• Exercise
Could you return each line below without altering a word?

:::::

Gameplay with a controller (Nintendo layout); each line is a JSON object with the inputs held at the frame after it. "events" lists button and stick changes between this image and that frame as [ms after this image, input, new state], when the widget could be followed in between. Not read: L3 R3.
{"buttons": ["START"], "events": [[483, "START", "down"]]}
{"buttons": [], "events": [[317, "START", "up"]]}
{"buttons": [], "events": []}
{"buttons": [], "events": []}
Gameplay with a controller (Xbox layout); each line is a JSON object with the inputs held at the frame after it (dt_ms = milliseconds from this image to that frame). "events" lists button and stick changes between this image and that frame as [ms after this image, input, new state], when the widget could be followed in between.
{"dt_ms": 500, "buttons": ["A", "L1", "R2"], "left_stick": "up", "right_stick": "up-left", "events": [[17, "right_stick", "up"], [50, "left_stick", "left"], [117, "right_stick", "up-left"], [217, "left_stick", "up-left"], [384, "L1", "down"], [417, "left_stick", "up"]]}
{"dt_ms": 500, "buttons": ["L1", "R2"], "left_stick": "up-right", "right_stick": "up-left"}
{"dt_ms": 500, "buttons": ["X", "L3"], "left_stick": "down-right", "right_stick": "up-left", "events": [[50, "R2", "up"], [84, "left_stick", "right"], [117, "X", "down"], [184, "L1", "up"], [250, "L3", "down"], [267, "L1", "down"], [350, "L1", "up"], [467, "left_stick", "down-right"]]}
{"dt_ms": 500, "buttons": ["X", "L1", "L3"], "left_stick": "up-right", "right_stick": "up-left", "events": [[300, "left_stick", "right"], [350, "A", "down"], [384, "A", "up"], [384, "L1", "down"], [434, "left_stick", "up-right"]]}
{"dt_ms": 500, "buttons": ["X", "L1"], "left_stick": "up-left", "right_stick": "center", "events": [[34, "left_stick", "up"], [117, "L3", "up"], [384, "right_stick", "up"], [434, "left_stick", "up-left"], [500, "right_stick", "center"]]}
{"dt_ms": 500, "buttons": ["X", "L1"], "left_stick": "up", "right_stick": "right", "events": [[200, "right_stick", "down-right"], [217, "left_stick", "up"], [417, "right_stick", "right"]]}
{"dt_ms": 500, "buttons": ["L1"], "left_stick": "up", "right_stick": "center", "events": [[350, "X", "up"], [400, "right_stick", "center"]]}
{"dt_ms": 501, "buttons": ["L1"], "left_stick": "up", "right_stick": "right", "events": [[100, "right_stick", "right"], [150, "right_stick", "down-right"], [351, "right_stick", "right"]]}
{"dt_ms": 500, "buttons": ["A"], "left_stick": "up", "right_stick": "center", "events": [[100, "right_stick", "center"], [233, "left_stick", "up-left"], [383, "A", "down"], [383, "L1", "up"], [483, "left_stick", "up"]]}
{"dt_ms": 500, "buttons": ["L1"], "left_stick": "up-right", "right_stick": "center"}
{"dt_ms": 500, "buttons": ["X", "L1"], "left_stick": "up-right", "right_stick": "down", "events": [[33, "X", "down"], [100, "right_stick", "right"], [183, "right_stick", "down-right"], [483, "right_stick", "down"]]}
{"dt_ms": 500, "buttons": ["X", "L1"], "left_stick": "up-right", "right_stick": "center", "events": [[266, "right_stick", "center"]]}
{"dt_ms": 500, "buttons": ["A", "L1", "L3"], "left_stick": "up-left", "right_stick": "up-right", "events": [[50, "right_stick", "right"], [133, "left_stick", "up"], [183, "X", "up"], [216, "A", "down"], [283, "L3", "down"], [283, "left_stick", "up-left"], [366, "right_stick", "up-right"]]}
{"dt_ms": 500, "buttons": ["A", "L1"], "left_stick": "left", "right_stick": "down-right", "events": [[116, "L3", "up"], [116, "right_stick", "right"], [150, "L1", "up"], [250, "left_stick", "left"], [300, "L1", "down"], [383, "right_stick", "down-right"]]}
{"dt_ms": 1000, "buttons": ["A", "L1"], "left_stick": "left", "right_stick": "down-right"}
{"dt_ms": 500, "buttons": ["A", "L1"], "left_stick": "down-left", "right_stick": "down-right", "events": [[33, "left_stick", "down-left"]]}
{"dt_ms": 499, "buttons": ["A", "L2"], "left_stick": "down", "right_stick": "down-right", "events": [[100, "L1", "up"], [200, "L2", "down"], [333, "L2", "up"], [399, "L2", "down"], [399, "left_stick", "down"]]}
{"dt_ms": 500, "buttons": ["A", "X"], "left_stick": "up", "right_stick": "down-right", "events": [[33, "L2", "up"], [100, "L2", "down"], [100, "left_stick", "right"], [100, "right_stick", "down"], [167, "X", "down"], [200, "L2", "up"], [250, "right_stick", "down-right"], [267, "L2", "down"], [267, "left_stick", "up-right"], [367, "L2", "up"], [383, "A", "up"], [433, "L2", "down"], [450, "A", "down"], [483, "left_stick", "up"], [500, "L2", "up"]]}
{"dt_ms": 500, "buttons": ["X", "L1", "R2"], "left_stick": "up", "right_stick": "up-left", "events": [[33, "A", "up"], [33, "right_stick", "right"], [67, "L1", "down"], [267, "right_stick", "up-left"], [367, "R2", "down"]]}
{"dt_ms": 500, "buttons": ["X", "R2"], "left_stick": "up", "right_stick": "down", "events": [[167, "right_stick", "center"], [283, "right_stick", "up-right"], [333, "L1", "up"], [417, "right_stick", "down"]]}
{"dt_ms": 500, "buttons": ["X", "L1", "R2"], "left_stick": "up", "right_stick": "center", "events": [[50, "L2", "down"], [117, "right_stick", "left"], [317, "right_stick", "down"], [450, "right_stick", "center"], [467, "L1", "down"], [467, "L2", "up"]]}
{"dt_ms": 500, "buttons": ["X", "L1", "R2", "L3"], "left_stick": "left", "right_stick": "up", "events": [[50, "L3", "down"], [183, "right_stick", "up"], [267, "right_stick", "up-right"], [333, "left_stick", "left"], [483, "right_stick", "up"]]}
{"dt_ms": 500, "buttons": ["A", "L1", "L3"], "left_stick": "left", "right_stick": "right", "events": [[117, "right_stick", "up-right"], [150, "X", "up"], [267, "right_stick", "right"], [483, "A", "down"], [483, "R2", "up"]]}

:::::

• Output of the exercise
Gameplay with a controller (Nintendo layout); each line is a JSON object with the inputs held at the frame after it. "events" lists button and stick changes between this image and that frame as [ms after this image, input, new state], when the widget could be followed in between. Not read: L3 R3.
{"buttons": ["START"], "events": [[483, "START", "down"]]}
{"buttons": [], "events": [[317, "START", "up"]]}
{"buttons": [], "events": []}
{"buttons": [], "events": []}
Gameplay with a controller (Xbox layout); each line is a JSON object with the inputs held at the frame after it (dt_ms = milliseconds from this image to that frame). "events" lists button and stick changes between this image and that frame as [ms after this image, input, new state], when the widget could be followed in between.
{"dt_ms": 500, "buttons": ["A", "L1", "R2"], "left_stick": "up", "right_stick": "up-left", "events": [[17, "right_stick", "up"], [50, "left_stick", "left"], [117, "right_stick", "up-left"], [217, "left_stick", "up-left"], [384, "L1", "down"], [417, "left_stick", "up"]]}
{"dt_ms": 500, "buttons": ["L1", "R2"], "left_stick": "up-right", "right_stick": "up-left"}
{"dt_ms": 500, "buttons": ["X", "L3"], "left_stick": "down-right", "right_stick": "up-left", "events": [[50, "R2", "up"], [84, "left_stick", "right"], [117, "X", "down"], [184, "L1", "up"], [250, "L3", "down"], [267, "L1", "down"], [350, "L1", "up"], [467, "left_stick", "down-right"]]}
{"dt_ms": 500, "buttons": ["X", "L1", "L3"], "left_stick": "up-right", "right_stick": "up-left", "events": [[300, "left_stick", "right"], [350, "A", "down"], [384, "A", "up"], [384, "L1", "down"], [434, "left_stick", "up-right"]]}
{"dt_ms": 500, "buttons": ["X", "L1"], "left_stick": "up-left", "right_stick": "center", "events": [[34, "left_stick", "up"], [117, "L3", "up"], [384, "right_stick", "up"], [434, "left_stick", "up-left"], [500, "right_stick", "center"]]}
{"dt_ms": 500, "buttons": ["X", "L1"], "left_stick": "up", "right_stick": "right", "events": [[200, "right_stick", "down-right"], [217, "left_stick", "up"], [417, "right_stick", "right"]]}
{"dt_ms": 500, "buttons": ["L1"], "left_stick": "up", "right_stick": "center", "events": [[350, "X", "up"], [400, "right_stick", "center"]]}
{"dt_ms": 501, "buttons": ["L1"], "left_stick": "up", "right_stick": "right", "events": [[100, "right_stick", "right"], [150, "right_stick", "down-right"], [351, "right_stick", "right"]]}
{"dt_ms": 500, "buttons": ["A"], "left_stick": "up", "right_stick": "center", "events": [[100, "right_stick", "center"], [233, "left_stick", "up-left"], [383, "A", "down"], [383, "L1", "up"], [483, "left_stick", "up"]]}
{"dt_ms": 500, "buttons": ["L1"], "left_stick": "up-right", "right_stick": "center"}
{"dt_ms": 500, "buttons": ["X", "L1"], "left_stick": "up-right", "right_stick": "down", "events": [[33, "X", "down"], [100, "right_stick", "right"], [183, "right_stick", "down-right"], [483, "right_stick", "down"]]}
{"dt_ms": 500, "buttons": ["X", "L1"], "left_stick": "up-right", "right_stick": "center", "events": [[266, "right_stick", "center"]]}
{"dt_ms": 500, "buttons": ["A", "L1", "L3"], "left_stick": "up-left", "right_stick": "up-right", "events": [[50, "right_stick", "right"], [133, "left_stick", "up"], [183, "X", "up"], [216, "A", "down"], [283, "L3", "down"], [283, "left_stick", "up-left"], [366, "right_stick", "up-right"]]}
{"dt_ms": 500, "buttons": ["A", "L1"], "left_stick": "left", "right_stick": "down-right", "events": [[116, "L3", "up"], [116, "right_stick", "right"], [150, "L1", "up"], [250, "left_stick", "left"], [300, "L1", "down"], [383, "right_stick", "down-right"]]}
{"dt_ms": 1000, "buttons": ["A", "L1"], "left_stick": "left", "right_stick": "down-right"}
{"dt_ms": 500, "buttons": ["A", "L1"], "left_stick": "down-left", "right_stick": "down-right", "events": [[33, "left_stick", "down-left"]]}
{"dt_ms": 499, "buttons": ["A", "L2"], "left_stick": "down", "right_stick": "down-right", "events": [[100, "L1", "up"], [200, "L2", "down"], [333, "L2", "up"], [399, "L2", "down"], [399, "left_stick", "down"]]}
{"dt_ms": 500, "buttons": ["A", "X"], "left_stick": "up", "right_stick": "down-right", "events": [[33, "L2", "up"], [100, "L2", "down"], [100, "left_stick", "right"], [100, "right_stick", "down"], [167, "X", "down"], [200, "L2", "up"], [250, "right_stick", "down-right"], [267, "L2", "down"], [267, "left_stick", "up-right"], [367, "L2", "up"], [383, "A", "up"], [433, "L2", "down"], [450, "A", "down"], [483, "left_stick", "up"], [500, "L2", "up"]]}
{"dt_ms": 500, "buttons": ["X", "L1", "R2"], "left_stick": "up", "right_stick": "up-left", "events": [[33, "A", "up"], [33, "right_stick", "right"], [67, "L1", "down"], [267, "right_stick", "up-left"], [367, "R2", "down"]]}
{"dt_ms": 500, "buttons": ["X", "R2"], "left_stick": "up", "right_stick": "down", "events": [[167, "right_stick", "center"], [283, "right_stick", "up-right"], [333, "L1", "up"], [417, "right_stick", "down"]]}
{"dt_ms": 500, "buttons": ["X", "L1", "R2"], "left_stick": "up", "right_stick": "center", "events": [[50, "L2", "down"], [117, "right_stick", "left"], [317, "right_stick", "down"], [450, "right_stick", "center"], [467, "L1", "down"], [467, "L2", "up"]]}
{"dt_ms": 500, "buttons": ["X", "L1", "R2", "L3"], "left_stick": "left", "right_stick": "up", "events": [[50, "L3", "down"], [183, "right_stick", "up"], [267, "right_stick", "up-right"], [333, "left_stick", "left"], [483, "right_stick", "up"]]}
{"dt_ms": 500, "buttons": ["A", "L1", "L3"], "left_stick": "left", "right_stick": "right", "events": [[117, "right_stick", "up-right"], [150, "X", "up"], [267, "right_stick", "right"], [483, "A", "down"], [483, "R2", "up"]]}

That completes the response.